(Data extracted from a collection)
* * * * *
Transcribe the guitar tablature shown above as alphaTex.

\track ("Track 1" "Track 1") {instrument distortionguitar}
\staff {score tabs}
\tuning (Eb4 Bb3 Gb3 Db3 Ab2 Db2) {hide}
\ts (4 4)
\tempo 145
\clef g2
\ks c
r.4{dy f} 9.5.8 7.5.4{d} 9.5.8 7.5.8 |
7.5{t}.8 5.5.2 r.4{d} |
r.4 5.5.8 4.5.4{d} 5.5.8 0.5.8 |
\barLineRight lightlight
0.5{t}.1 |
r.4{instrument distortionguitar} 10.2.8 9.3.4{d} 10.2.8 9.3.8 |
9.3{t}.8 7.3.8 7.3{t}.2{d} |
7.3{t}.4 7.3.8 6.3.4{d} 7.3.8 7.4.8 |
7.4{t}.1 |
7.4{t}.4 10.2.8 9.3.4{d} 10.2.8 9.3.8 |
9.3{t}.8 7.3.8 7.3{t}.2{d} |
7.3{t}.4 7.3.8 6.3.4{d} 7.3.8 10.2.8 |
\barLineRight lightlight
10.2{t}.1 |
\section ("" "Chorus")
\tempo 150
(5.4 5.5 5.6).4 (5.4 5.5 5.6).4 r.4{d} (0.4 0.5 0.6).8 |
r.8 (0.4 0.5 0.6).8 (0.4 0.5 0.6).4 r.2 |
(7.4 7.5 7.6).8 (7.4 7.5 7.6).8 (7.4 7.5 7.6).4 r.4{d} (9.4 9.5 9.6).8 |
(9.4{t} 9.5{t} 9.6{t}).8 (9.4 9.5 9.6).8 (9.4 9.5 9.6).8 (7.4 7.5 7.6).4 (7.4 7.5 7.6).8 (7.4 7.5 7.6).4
* * * * *
### WHAT YOU ARE ASKED TO DO
Can you reproduce the listing with every "distortionguitar" replaced by "overdrivenguitar", leaving everything else unchanged?

### WRITTEN ANSWER
Transcribe the guitar tablature shown above as alphaTex.

\track ("Track 1" "Track 1") {instrument overdrivenguitar}
\staff {score tabs}
\tuning (Eb4 Bb3 Gb3 Db3 Ab2 Db2) {hide}
\ts (4 4)
\tempo 145
\clef g2
\ks c
r.4{dy f} 9.5.8 7.5.4{d} 9.5.8 7.5.8 |
7.5{t}.8 5.5.2 r.4{d} |
r.4 5.5.8 4.5.4{d} 5.5.8 0.5.8 |
\barLineRight lightlight
0.5{t}.1 |
r.4{instrument overdrivenguitar} 10.2.8 9.3.4{d} 10.2.8 9.3.8 |
9.3{t}.8 7.3.8 7.3{t}.2{d} |
7.3{t}.4 7.3.8 6.3.4{d} 7.3.8 7.4.8 |
7.4{t}.1 |
7.4{t}.4 10.2.8 9.3.4{d} 10.2.8 9.3.8 |
9.3{t}.8 7.3.8 7.3{t}.2{d} |
7.3{t}.4 7.3.8 6.3.4{d} 7.3.8 10.2.8 |
\barLineRight lightlight
10.2{t}.1 |
\section ("" "Chorus")
\tempo 150
(5.4 5.5 5.6).4 (5.4 5.5 5.6).4 r.4{d} (0.4 0.5 0.6).8 |
r.8 (0.4 0.5 0.6).8 (0.4 0.5 0.6).4 r.2 |
(7.4 7.5 7.6).8 (7.4 7.5 7.6).8 (7.4 7.5 7.6).4 r.4{d} (9.4 9.5 9.6).8 |
(9.4{t} 9.5{t} 9.6{t}).8 (9.4 9.5 9.6).8 (9.4 9.5 9.6).8 (7.4 7.5 7.6).4 (7.4 7.5 7.6).8 (7.4 7.5 7.6).4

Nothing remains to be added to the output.